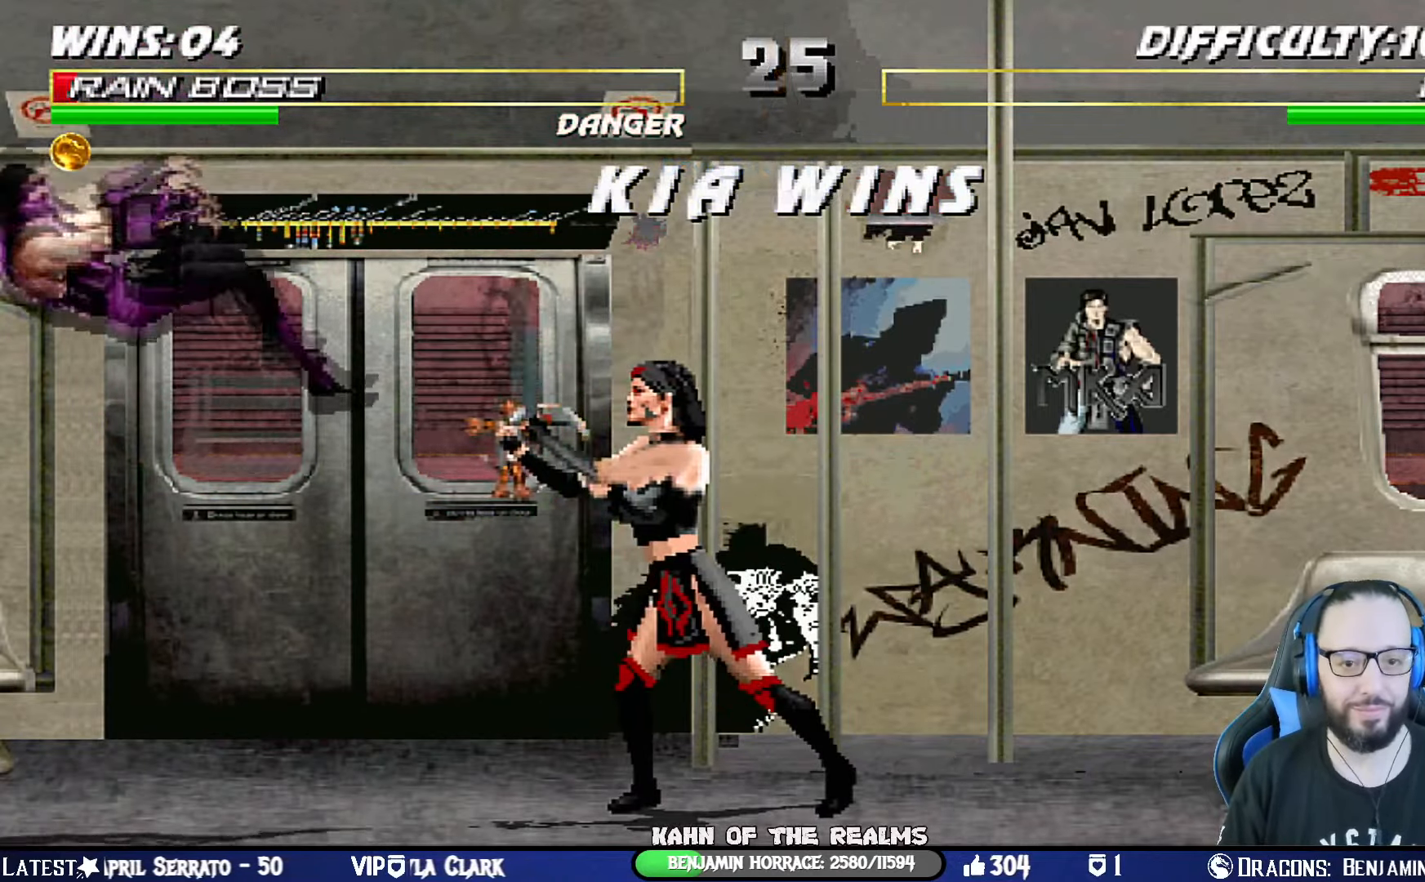
{"buttons": ["CROSS"], "left_stick": "center", "right_stick": "center", "events": [[17, "DPAD_DOWN", "down"], [17, "DPAD_LEFT", "down"], [17, "SQUARE", "down"], [33, "L1", "down"], [50, "CIRCLE", "down"], [50, "TRIANGLE", "down"], [167, "CIRCLE", "up"], [167, "DPAD_DOWN", "up"], [167, "DPAD_LEFT", "up"], [167, "R1", "up"], [167, "SQUARE", "up"], [167, "TRIANGLE", "up"], [217, "L1", "up"], [417, "CROSS", "down"]]}
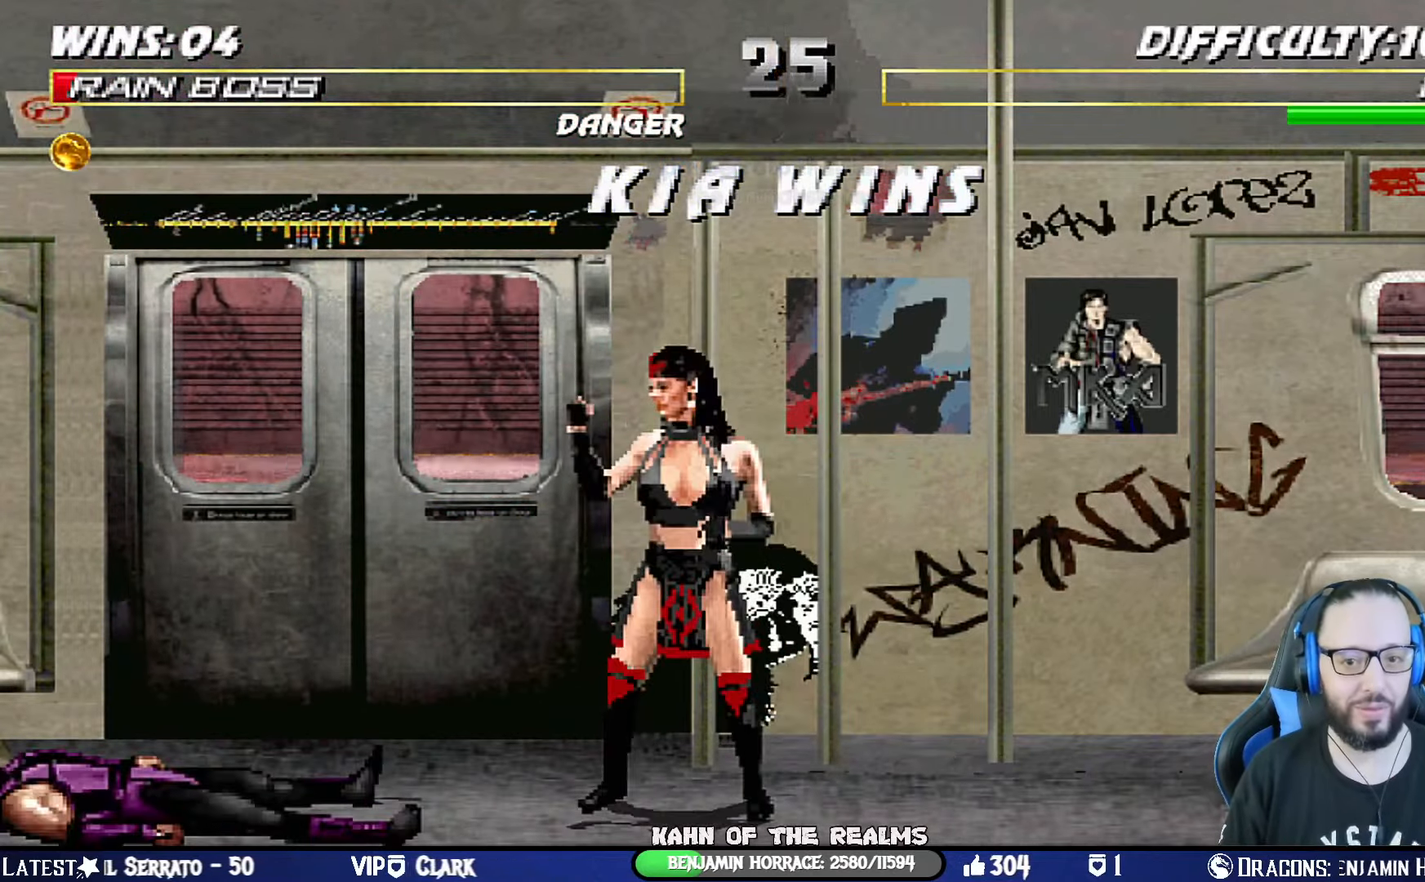
{"buttons": [], "left_stick": "center", "right_stick": "center", "events": [[67, "CROSS", "up"], [301, "CROSS", "down"], [434, "CROSS", "up"]]}
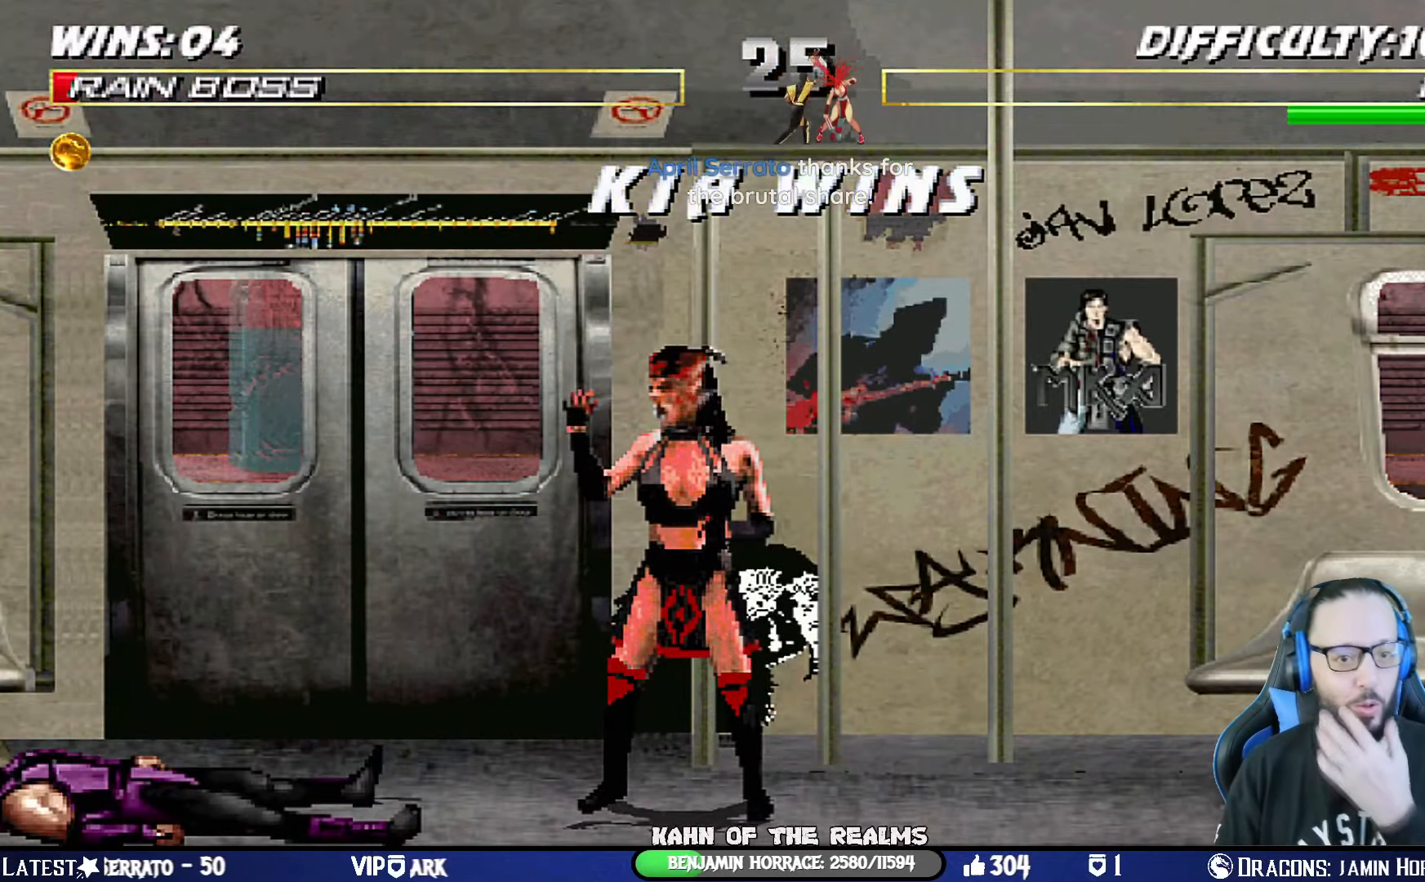
{"buttons": ["CROSS"], "left_stick": "center", "right_stick": "center", "events": [[100, "CROSS", "down"], [250, "CROSS", "up"], [400, "CROSS", "down"]]}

....

# TO DO:
Return the listing above word for word. Keep the images out.

# PROBLEM SOLUTION:
{"buttons": ["CROSS"], "left_stick": "center", "right_stick": "center", "events": [[17, "DPAD_DOWN", "down"], [17, "DPAD_LEFT", "down"], [17, "SQUARE", "down"], [33, "L1", "down"], [50, "CIRCLE", "down"], [50, "TRIANGLE", "down"], [167, "CIRCLE", "up"], [167, "DPAD_DOWN", "up"], [167, "DPAD_LEFT", "up"], [167, "R1", "up"], [167, "SQUARE", "up"], [167, "TRIANGLE", "up"], [217, "L1", "up"], [417, "CROSS", "down"]]}
{"buttons": [], "left_stick": "center", "right_stick": "center", "events": [[67, "CROSS", "up"], [301, "CROSS", "down"], [434, "CROSS", "up"]]}
{"buttons": ["CROSS"], "left_stick": "center", "right_stick": "center", "events": [[100, "CROSS", "down"], [250, "CROSS", "up"], [400, "CROSS", "down"]]}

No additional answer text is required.